• [Task input]
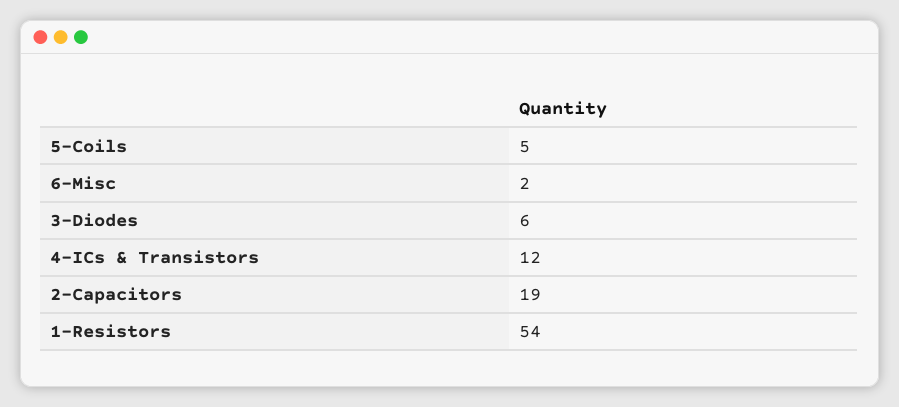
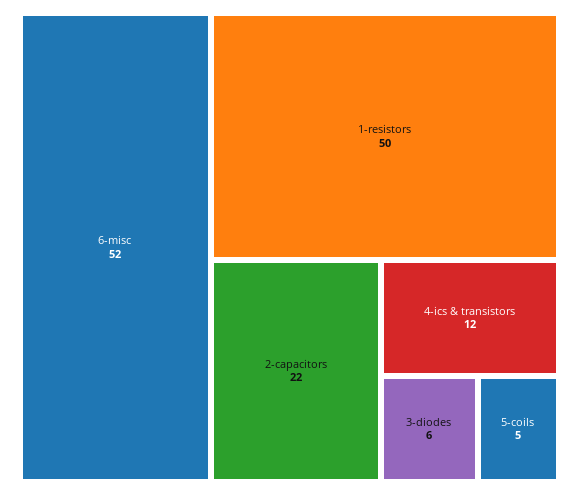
  {
    "5-Coils": 5,
-   "6-Misc": 2,
+   "6-Misc": 52,
    "3-Diodes": 6,
    "4-ICs & Transistors": 12,
-   "2-Capacitors": 19,
+   "2-Capacitors": 22,
-   "1-Resistors": 54
+   "1-Resistors": 50
  }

• [Exercise]
All entries should be reproduced exactly; no picture belongs in the result.

• [The answer]
  {
    "5-Coils": 5,
-   "6-Misc": 2,
+   "6-Misc": 52,
    "3-Diodes": 6,
    "4-ICs & Transistors": 12,
-   "2-Capacitors": 19,
+   "2-Capacitors": 22,
-   "1-Resistors": 54
+   "1-Resistors": 50
  }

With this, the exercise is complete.